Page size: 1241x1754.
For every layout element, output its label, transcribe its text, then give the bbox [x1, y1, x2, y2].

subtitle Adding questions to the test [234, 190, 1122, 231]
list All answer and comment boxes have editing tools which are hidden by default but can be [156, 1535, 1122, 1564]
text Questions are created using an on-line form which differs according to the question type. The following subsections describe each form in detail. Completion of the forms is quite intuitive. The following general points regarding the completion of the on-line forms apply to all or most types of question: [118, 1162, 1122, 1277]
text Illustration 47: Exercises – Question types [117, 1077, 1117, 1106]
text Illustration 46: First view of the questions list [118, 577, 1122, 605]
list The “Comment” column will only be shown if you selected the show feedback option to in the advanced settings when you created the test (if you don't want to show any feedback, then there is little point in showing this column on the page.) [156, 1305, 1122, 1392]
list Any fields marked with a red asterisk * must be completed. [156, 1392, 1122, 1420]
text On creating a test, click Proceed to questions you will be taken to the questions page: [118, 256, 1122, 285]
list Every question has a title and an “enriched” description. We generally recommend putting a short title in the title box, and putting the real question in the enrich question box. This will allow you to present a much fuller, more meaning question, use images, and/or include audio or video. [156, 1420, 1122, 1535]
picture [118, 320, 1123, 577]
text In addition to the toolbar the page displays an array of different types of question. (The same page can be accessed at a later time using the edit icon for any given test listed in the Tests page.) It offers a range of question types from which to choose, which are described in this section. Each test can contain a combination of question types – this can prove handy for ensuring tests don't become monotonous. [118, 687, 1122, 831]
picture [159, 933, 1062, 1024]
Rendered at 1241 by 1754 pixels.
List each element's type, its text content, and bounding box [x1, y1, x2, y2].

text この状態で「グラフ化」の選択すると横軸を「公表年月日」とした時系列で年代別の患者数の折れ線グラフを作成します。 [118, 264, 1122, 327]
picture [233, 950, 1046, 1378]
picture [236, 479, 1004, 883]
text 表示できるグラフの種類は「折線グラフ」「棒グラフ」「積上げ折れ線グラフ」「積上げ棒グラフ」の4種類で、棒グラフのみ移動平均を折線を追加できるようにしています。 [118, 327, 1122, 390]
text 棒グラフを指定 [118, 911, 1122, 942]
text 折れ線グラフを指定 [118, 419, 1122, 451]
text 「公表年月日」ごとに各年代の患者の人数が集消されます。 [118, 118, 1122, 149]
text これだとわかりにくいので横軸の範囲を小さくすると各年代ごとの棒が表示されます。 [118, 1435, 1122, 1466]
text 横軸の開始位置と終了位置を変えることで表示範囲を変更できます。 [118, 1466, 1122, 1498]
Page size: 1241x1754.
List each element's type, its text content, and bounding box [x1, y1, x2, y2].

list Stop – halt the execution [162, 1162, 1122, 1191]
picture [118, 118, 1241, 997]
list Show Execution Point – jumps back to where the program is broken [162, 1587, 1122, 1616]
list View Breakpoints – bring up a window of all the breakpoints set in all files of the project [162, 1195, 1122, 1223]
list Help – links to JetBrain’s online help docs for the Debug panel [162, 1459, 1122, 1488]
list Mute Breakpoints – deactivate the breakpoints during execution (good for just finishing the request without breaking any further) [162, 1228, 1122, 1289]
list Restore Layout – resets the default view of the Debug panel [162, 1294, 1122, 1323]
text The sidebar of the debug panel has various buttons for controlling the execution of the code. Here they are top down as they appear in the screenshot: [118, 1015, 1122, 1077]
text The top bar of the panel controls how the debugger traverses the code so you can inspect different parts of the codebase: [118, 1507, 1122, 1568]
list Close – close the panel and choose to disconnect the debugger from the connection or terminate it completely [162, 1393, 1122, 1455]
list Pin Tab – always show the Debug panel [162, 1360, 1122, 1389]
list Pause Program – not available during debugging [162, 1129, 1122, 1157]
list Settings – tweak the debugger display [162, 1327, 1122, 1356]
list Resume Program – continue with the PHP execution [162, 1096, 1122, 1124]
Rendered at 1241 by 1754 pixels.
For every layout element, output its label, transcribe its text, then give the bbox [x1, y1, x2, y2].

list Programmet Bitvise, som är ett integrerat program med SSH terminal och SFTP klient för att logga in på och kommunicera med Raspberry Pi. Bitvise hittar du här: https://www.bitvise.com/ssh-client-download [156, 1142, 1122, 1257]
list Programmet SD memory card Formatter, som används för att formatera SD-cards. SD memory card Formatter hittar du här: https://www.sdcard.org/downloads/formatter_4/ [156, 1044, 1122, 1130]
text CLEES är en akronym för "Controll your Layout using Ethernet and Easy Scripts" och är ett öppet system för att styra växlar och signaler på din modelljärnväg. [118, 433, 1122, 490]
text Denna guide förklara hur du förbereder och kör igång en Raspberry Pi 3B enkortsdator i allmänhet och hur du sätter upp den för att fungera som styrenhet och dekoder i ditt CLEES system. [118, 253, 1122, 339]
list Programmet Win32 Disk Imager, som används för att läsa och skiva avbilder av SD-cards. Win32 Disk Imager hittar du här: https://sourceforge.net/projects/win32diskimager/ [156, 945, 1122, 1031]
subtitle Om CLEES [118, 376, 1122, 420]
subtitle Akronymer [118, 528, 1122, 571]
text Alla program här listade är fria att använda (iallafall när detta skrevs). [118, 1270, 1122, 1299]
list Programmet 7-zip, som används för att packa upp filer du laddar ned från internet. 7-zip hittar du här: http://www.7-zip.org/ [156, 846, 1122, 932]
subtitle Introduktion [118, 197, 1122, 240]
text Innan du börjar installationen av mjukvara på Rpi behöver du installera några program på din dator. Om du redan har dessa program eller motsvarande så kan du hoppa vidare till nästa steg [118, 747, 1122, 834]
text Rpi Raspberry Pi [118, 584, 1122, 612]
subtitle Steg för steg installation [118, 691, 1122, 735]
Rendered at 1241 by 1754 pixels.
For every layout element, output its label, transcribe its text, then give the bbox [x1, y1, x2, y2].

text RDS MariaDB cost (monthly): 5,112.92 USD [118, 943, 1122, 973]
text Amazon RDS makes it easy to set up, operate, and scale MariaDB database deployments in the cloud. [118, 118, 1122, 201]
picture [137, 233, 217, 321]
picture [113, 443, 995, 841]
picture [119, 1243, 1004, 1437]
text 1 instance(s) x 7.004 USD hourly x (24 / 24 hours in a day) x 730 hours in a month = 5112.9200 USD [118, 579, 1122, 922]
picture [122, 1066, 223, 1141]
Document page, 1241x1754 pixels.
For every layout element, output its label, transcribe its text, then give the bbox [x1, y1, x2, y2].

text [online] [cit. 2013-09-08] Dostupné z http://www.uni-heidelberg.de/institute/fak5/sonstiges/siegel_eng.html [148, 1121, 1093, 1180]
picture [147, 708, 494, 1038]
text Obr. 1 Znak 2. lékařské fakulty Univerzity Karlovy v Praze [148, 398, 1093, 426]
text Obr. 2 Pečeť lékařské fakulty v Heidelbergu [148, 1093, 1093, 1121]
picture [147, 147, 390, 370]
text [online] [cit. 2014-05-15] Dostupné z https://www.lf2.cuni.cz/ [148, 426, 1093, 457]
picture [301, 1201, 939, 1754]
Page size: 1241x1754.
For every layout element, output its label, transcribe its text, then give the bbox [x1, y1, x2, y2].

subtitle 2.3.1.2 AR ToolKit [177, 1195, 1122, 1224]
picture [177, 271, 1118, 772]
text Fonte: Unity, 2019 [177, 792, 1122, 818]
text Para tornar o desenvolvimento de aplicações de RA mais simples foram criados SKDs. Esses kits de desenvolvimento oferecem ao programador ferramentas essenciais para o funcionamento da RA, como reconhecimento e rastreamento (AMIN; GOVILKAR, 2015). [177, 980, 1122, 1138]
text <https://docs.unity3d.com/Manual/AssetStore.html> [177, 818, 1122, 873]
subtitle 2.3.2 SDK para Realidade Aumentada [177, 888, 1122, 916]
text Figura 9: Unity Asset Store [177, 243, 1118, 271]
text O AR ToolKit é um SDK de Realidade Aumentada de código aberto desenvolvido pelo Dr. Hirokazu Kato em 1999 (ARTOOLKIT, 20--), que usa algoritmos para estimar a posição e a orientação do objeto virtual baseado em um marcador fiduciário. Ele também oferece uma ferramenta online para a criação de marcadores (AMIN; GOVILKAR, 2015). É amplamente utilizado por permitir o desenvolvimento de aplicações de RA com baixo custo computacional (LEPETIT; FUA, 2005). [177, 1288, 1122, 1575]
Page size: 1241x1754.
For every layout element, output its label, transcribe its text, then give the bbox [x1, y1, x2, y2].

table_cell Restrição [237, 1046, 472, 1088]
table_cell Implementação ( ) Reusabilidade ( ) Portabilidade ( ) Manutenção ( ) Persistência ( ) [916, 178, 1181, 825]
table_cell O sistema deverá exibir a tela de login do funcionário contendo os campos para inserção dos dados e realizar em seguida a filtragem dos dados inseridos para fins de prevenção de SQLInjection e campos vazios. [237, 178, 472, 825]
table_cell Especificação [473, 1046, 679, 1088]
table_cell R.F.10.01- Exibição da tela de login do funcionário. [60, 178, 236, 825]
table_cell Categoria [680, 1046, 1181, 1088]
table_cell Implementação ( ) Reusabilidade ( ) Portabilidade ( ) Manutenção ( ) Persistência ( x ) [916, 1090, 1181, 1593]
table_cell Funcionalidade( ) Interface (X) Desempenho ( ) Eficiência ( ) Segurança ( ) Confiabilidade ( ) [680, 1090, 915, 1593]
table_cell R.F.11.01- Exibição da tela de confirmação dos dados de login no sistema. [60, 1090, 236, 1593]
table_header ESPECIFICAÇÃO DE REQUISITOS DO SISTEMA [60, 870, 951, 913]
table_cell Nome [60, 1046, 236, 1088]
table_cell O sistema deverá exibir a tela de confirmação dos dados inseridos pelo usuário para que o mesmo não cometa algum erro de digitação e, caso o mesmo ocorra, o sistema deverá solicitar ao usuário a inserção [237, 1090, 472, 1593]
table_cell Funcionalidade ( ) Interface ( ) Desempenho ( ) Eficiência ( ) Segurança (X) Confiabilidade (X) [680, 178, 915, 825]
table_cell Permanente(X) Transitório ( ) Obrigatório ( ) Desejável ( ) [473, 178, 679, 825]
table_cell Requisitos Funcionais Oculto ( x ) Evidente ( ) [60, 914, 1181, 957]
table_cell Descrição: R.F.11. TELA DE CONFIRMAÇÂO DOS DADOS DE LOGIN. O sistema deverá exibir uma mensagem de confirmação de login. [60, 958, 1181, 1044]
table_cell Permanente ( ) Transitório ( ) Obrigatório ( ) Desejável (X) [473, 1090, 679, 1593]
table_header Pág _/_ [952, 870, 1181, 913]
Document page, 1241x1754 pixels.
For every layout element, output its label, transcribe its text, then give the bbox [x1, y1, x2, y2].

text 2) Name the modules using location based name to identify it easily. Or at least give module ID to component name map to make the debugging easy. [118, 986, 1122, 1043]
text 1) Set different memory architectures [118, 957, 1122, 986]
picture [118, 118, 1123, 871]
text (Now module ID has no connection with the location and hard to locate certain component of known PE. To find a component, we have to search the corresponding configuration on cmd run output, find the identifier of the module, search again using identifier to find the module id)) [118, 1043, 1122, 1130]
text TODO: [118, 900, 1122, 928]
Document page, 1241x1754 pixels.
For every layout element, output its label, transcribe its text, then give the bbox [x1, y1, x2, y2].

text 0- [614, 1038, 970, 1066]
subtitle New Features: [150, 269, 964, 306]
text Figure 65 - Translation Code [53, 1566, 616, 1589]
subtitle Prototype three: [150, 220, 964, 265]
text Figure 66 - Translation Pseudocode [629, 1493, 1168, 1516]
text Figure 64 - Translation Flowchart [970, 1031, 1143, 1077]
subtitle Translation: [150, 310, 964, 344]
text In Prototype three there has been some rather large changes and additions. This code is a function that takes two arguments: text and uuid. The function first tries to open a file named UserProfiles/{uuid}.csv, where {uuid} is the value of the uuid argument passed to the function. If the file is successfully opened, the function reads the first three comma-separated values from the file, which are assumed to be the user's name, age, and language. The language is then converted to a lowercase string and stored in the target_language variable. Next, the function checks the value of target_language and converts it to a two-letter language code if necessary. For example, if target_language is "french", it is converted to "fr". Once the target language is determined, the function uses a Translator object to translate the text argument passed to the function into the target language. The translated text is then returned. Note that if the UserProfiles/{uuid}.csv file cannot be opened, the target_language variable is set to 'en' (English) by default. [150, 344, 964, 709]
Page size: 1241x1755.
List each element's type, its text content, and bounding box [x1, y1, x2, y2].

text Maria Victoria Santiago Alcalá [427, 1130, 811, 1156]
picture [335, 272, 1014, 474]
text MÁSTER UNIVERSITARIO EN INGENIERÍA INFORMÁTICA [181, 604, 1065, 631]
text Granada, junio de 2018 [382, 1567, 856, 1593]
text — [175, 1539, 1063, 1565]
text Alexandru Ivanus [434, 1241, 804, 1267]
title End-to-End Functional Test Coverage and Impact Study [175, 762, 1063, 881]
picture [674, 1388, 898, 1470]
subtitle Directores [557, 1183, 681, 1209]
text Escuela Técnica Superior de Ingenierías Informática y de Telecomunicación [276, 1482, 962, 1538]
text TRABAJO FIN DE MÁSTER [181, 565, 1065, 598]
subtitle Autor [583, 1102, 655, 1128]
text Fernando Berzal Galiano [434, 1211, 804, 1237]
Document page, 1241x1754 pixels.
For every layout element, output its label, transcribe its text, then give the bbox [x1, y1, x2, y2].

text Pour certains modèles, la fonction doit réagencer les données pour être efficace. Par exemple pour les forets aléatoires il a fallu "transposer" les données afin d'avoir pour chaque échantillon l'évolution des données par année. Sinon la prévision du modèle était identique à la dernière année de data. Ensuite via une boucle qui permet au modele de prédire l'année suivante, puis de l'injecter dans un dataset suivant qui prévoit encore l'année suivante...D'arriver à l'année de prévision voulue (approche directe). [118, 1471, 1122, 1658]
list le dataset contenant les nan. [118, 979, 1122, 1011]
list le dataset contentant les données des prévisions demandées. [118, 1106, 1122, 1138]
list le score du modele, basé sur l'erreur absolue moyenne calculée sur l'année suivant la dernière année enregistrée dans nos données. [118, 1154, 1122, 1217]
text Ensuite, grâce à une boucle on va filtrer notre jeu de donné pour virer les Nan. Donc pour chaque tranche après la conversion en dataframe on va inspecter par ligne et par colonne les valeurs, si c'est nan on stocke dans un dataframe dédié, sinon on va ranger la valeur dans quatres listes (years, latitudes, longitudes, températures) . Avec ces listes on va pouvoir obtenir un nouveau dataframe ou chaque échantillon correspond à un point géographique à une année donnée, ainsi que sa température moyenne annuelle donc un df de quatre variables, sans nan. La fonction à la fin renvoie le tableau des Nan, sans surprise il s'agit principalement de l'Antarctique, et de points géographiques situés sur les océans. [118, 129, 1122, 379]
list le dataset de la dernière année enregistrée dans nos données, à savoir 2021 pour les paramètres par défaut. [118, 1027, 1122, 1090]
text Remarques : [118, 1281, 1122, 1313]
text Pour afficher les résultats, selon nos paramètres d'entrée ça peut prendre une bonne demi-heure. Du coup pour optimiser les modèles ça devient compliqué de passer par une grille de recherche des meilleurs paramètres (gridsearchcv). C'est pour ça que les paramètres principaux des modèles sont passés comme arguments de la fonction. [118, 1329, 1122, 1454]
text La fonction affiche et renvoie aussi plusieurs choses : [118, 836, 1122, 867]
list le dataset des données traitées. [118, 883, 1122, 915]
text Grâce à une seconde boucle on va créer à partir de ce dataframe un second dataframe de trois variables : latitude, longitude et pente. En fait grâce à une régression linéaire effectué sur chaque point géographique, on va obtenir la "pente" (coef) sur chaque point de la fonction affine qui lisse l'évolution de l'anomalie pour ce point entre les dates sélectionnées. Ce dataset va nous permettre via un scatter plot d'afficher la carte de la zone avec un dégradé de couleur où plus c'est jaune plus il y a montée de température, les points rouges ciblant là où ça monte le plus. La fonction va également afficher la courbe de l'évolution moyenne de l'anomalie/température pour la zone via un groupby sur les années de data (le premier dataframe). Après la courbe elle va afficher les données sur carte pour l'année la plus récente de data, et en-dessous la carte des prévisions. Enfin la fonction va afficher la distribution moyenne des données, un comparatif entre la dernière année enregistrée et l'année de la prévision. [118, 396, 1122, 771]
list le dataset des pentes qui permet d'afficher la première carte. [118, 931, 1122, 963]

Task: Write the lines of data starting at the line that contains "text RDS MariaDB" and ending at the line that contains "picture [113, 443, 995, 841]", both included, as a JSON list of strings with one string per line and blank lines left out.

Expected answer:
[
  "text RDS MariaDB cost (monthly): 5,112.92 USD [118, 943, 1122, 973]",
  "text Amazon RDS makes it easy to set up, operate, and scale MariaDB database deployments in the cloud. [118, 118, 1122, 201]",
  "picture [137, 233, 217, 321]",
  "picture [113, 443, 995, 841]"
]